Text for analysis |
■ ■ ■

Billionaire Ken Griffin is widely regarded as one of the top money managers on Wall Street. He leads Citadel Advisors, which LCH Investments recognizes as the most successful hedge fund ever based on total net gains. Over the past three years, Citadel has surpassed the S&P 500 ( ^GSPC 0.53%) by 20 percentage points, making it a noteworthy example for investors.
With that in mind, Griffin and his team executed thousands of trades in the second quarter, but two moves stood out: they sold nearly all of their shares in Broadcom ( AVGO -1.24%) and initiated a modest position in Palantir ( PLTR 0.11%).
Why is this significant? Broadcom is the second biggest provider of AI accelerators after Nvidia, and stands to gain as more businesses seek savings through custom chips. On the other hand, most analysts believe Palantir is overvalued. Its stock has soared 2,700% since January 2023, yet the median price target of $165 per share suggests an 8% drop from its current price of $180.
Here’s what investors need to know about Broadcom and Palantir.

Image source: Getty Images.

■ ■ ■

Supplied data |
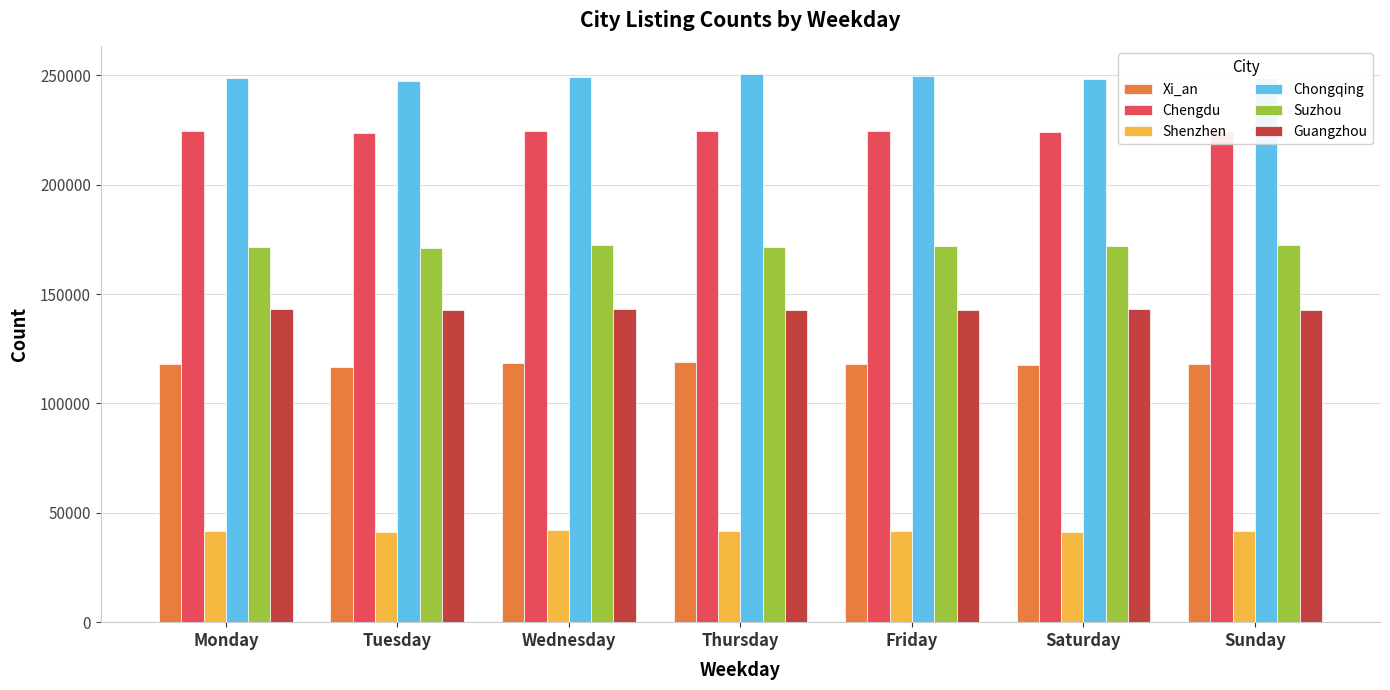

What is the sum of the Suzhou values at Thursday and Wednesday?

343916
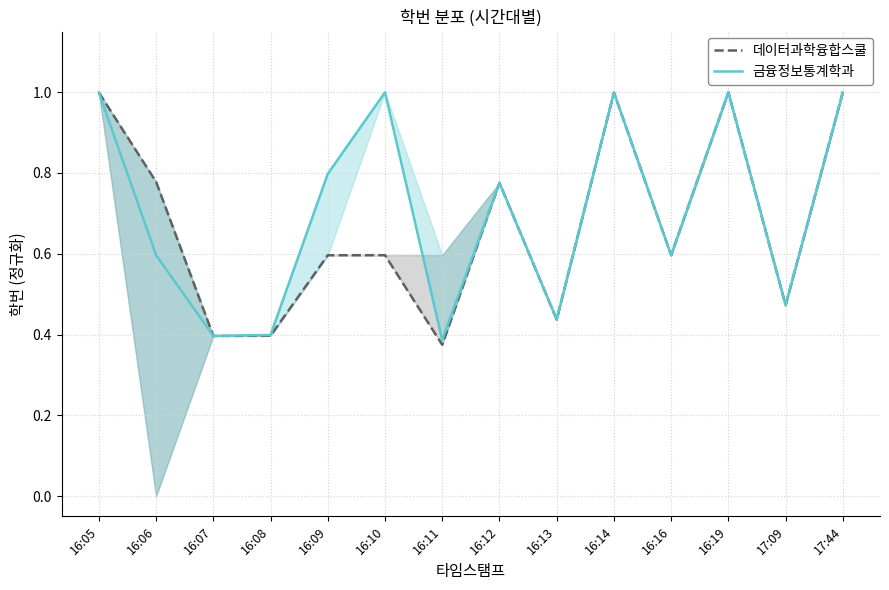

What is the average value of the 금융정보통계학과 series?

0.7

■ ■ ■

What this exercise asks |
**A.** According to the article on Ken Griffin's Citadel trades, by how much has Citadel outperformed the S&P 500 over the past three years?
**B.** Can you condense the paragraph beginning "Why is this significant?" in the article on Citadel's Broadcom and Palantir trades into a short bulleted list that keeps its main facts?
**C.** Carry on with the article on Citadel's Broadcom and Palantir trades, picking up after its final sentence.

Answer section |
**A.** By 20 percentage points.

**B.**
- Broadcom is the second-largest provider of AI accelerators, after Nvidia.
- It stands to gain as more businesses turn to custom chips to save money.
- Most analysts believe Palantir is overvalued.
- Palantir stock has risen 2,700% since January 2023.
- Its median price target of $165 per share implies an 8% drop from its current $180.

**C.**
Broadcom: The stock Ken Griffin exited in Q2
Broadcom produces infrastructure software, Ethernet networking chips, and application-specific integrated circuits (ASICs). The company holds strong positions in several sectors. Forrester Research recently named its subsidiary VMware a leader in distributed hybrid cloud infrastructure, which combines computing, storage, and networking across both public and private clouds for a unified experience.
Broadcom is also the top supplier of Ethernet switching and routing chips for artificial intelligence (AI) applications, a sector expected to expand at a 34% annual rate through 2029. The company recently launched the industry's first 800G network interface card (NIC), capable of linking thousands of accelerators to power advanced AI systems. The Ethernet NIC market is projected to grow 40% per year through 2029.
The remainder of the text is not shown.